# Problem requirements
Rewrite every line of the listing below, swapping each "series" for "data set" and leaving all else unchanged. Leave the pictures out of your answer.

# Data shown
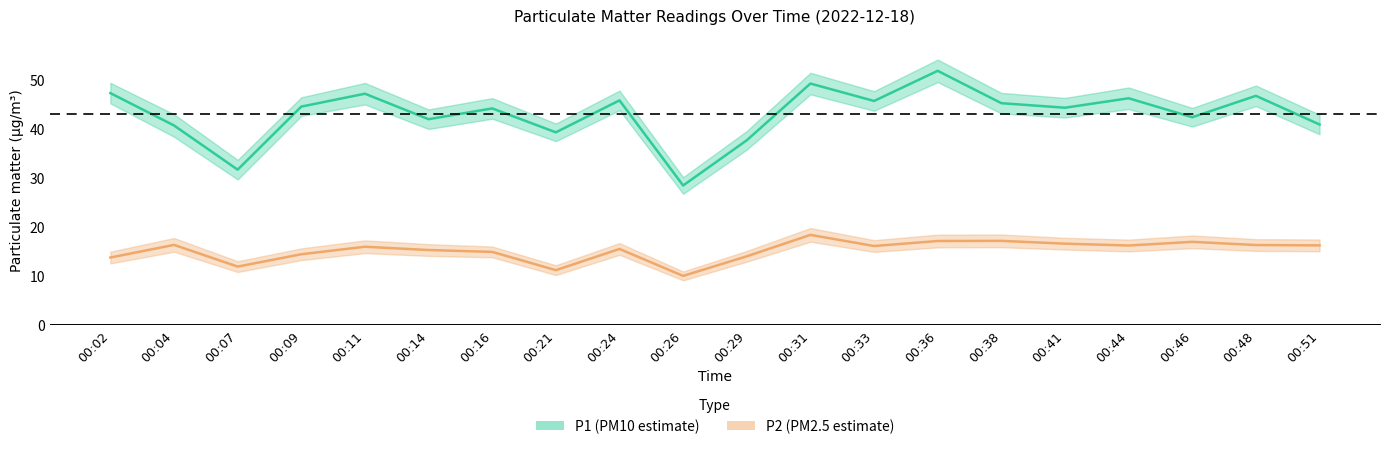

True or false: P2 has more than 1 points higher than both neighbors.

True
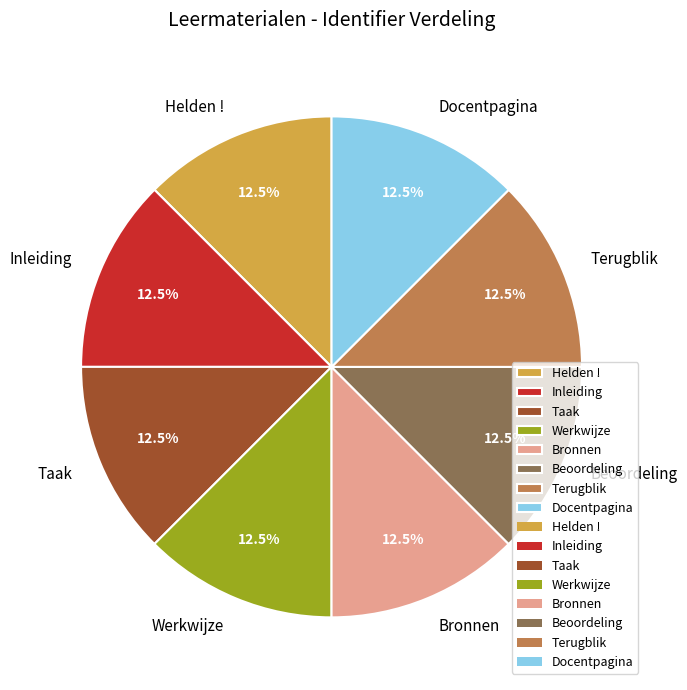

What is the total percentage of Werkwijze and Helden !?

25.0%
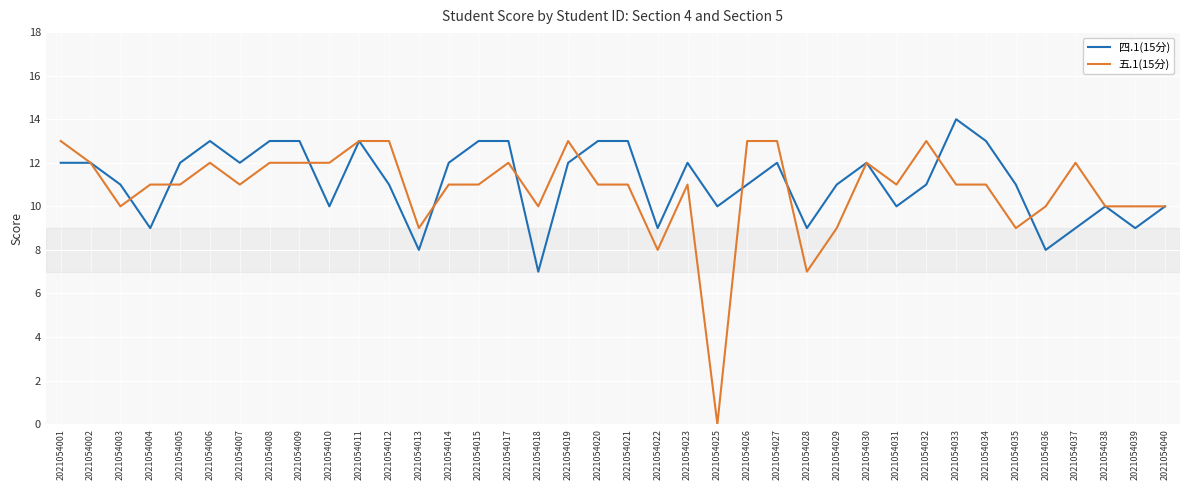

Between 2021054007 and 2021054037, which series saw the biggest shift?

四.1(15分)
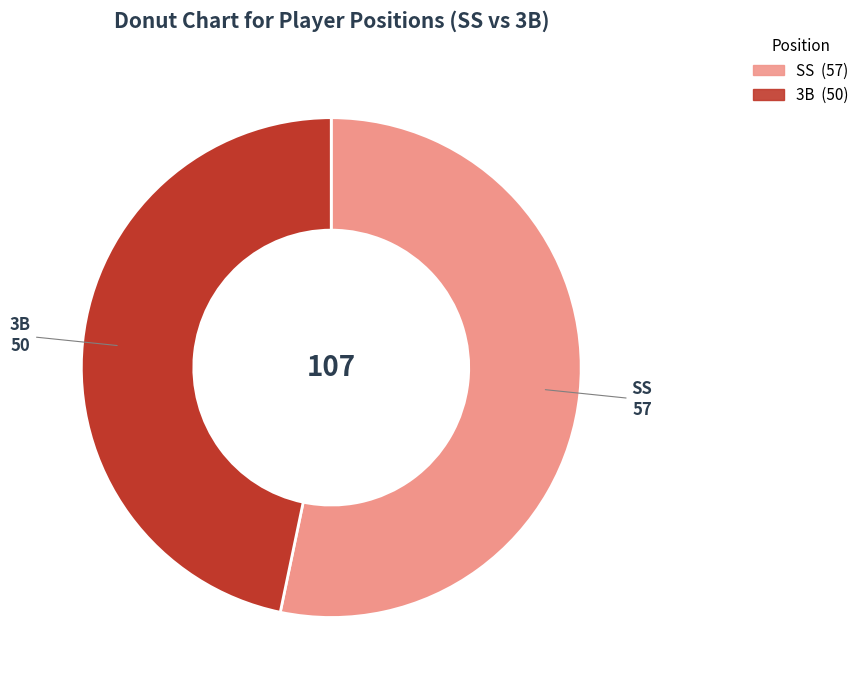

Combined, do 3B and SS account for over 50%?

Yes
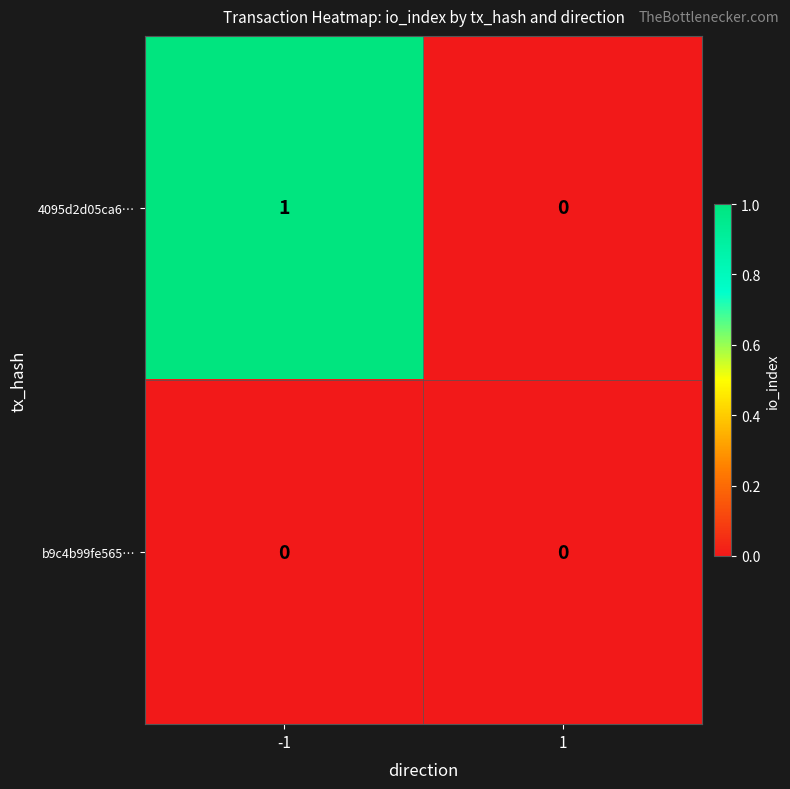

The b9c4b99fe565… series shows 0 at 1. True or false?

True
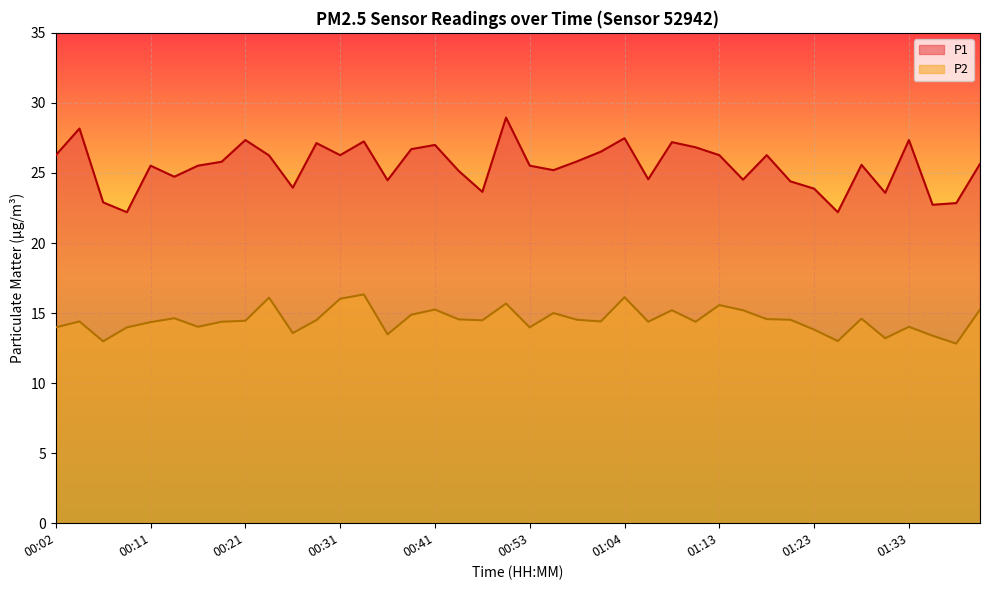

True or false: P2 and P1 cross at least once.

False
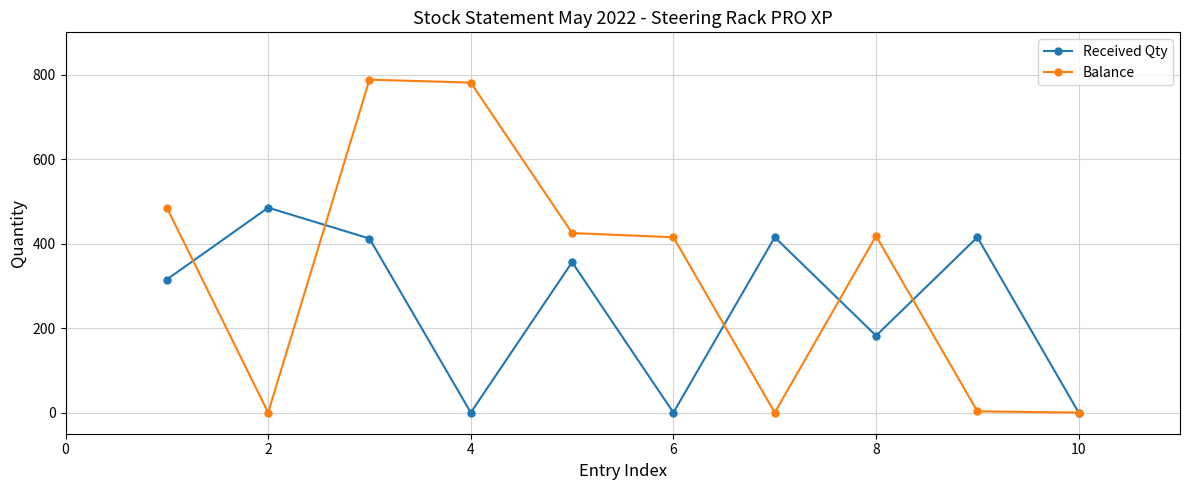

Rank the series by their maximum value, from lowest to highest.

Received Qty, Balance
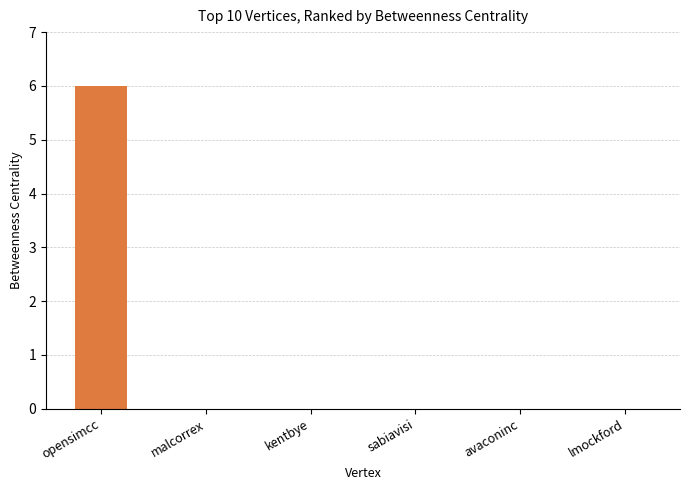

The chart shows a value of -2 at avaconinc. True or false?

False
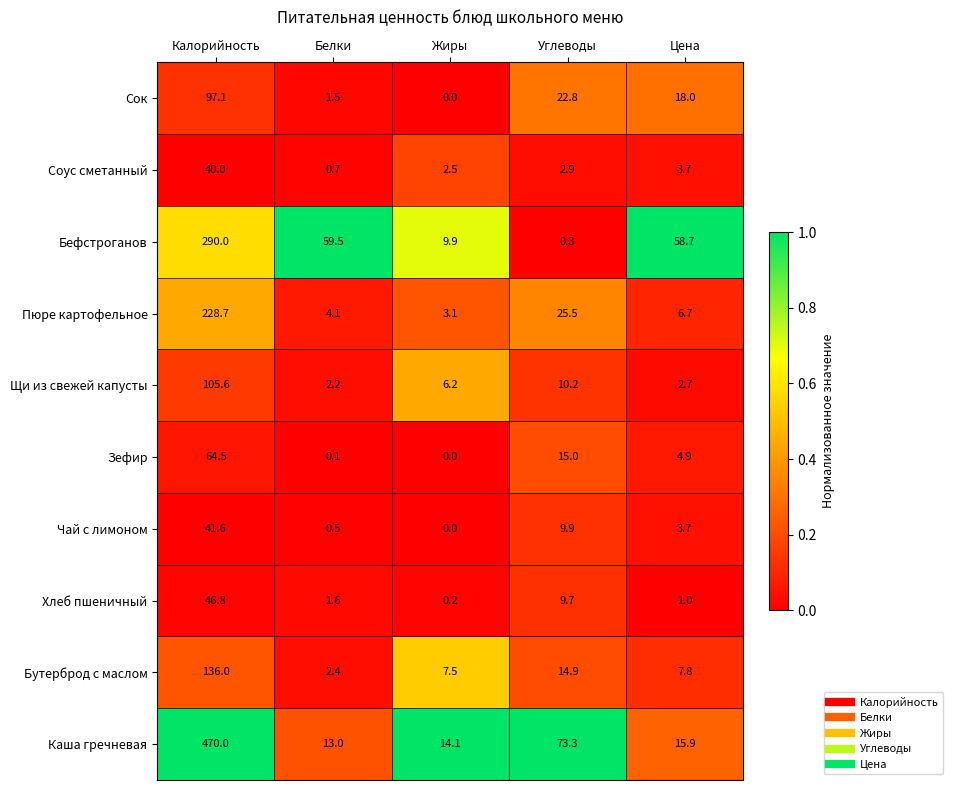

At which label does Бутерброд с маслом first exceed 7?

Калорийность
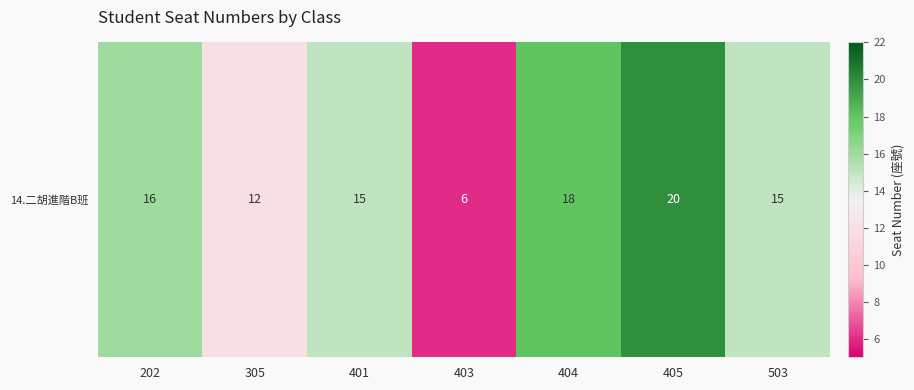

Where does the data first go above 15?

202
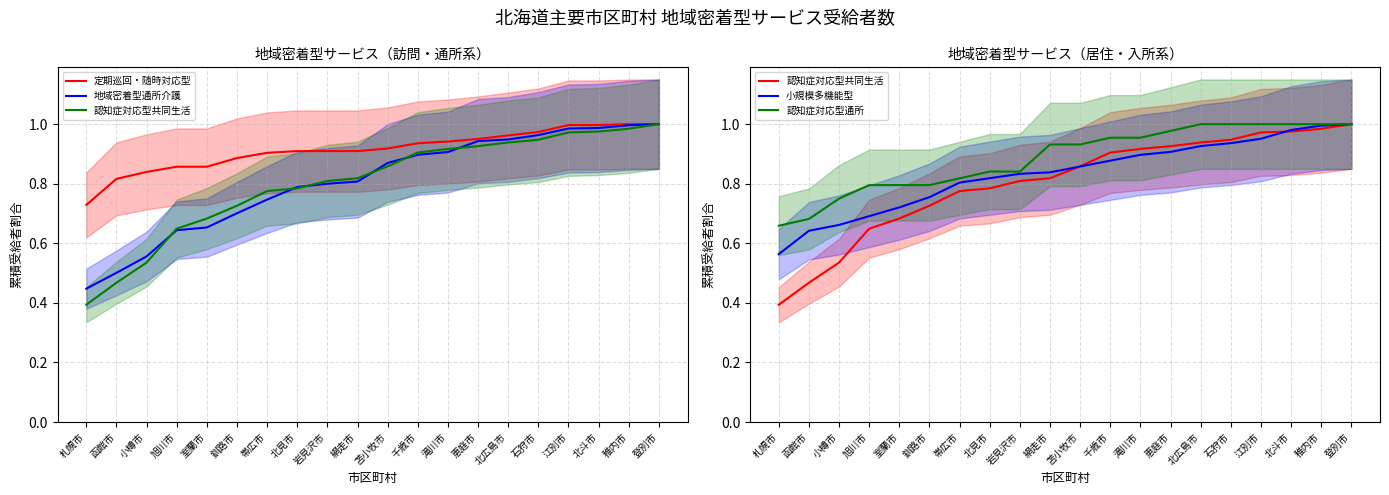

Which series has the widest spread of values?

認知症対応型共同生活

# Answer to the exercise
True or false: P2 has more than 1 points higher than both neighbors.

True

What is the total percentage of Werkwijze and Helden !?

25.0%

Between 2021054007 and 2021054037, which data set saw the biggest shift?

四.1(15分)

Combined, do 3B and SS account for over 50%?

Yes

The b9c4b99fe565… data set shows 0 at 1. True or false?

True

True or false: P2 and P1 cross at least once.

False

Rank the data set by their maximum value, from lowest to highest.

Received Qty, Balance

The chart shows a value of -2 at avaconinc. True or false?

False

At which label does Бутерброд с маслом first exceed 7?

Калорийность

Where does the data first go above 15?

202

Which data set has the widest spread of values?

認知症対応型共同生活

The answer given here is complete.